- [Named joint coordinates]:
# # # #
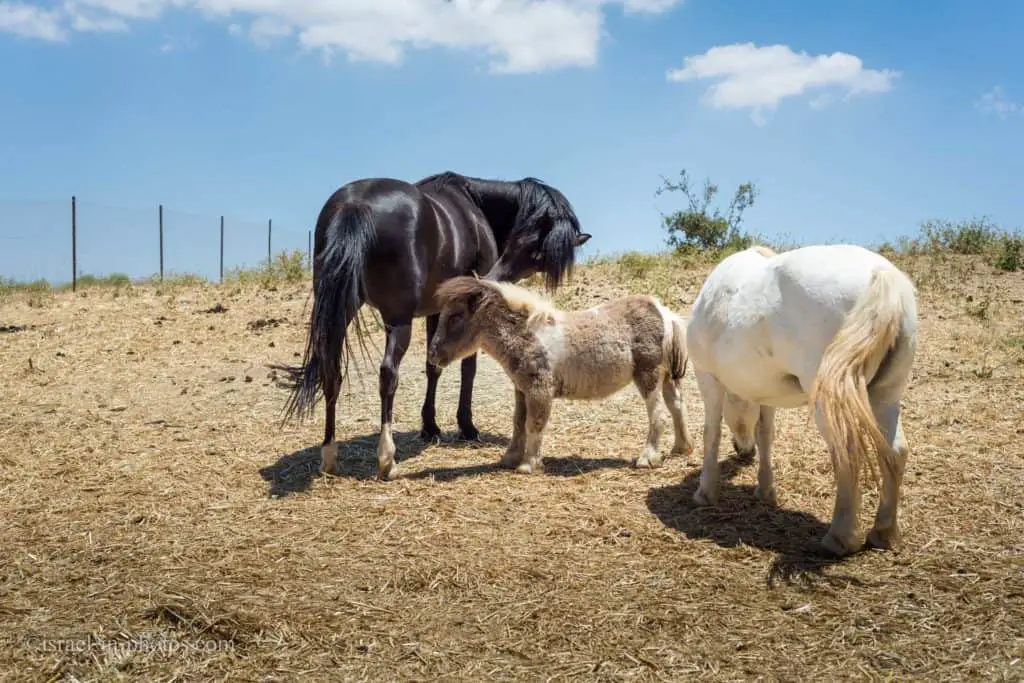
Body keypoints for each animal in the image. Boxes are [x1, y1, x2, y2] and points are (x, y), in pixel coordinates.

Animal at [276, 171, 593, 481]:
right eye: (524, 244)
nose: (490, 278)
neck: (475, 203)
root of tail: (355, 205)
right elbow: (468, 369)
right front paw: (466, 426)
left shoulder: (436, 311)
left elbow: (433, 366)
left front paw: (429, 426)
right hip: (397, 320)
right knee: (387, 374)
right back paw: (387, 458)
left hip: (340, 314)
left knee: (331, 374)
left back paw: (329, 454)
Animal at [423, 278, 696, 475]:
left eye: (456, 316)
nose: (433, 355)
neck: (527, 334)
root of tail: (664, 312)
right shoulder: (521, 390)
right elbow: (518, 423)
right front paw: (509, 458)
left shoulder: (539, 389)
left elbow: (534, 424)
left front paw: (528, 464)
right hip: (668, 377)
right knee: (677, 407)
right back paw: (682, 448)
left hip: (648, 375)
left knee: (658, 414)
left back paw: (648, 458)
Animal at [684, 242, 917, 557]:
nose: (744, 452)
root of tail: (880, 274)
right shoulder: (766, 393)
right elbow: (766, 434)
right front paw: (765, 490)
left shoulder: (708, 378)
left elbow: (711, 434)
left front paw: (705, 492)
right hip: (887, 396)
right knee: (894, 452)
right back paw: (884, 532)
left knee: (847, 453)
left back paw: (840, 537)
# # # #
- [What to do]:
List each line of the records that holds the string "knee".

- [Solution for this exercise]:
right knee: (387, 374)
left knee: (331, 374)
right knee: (677, 407)
left knee: (658, 414)
right knee: (894, 452)
left knee: (847, 453)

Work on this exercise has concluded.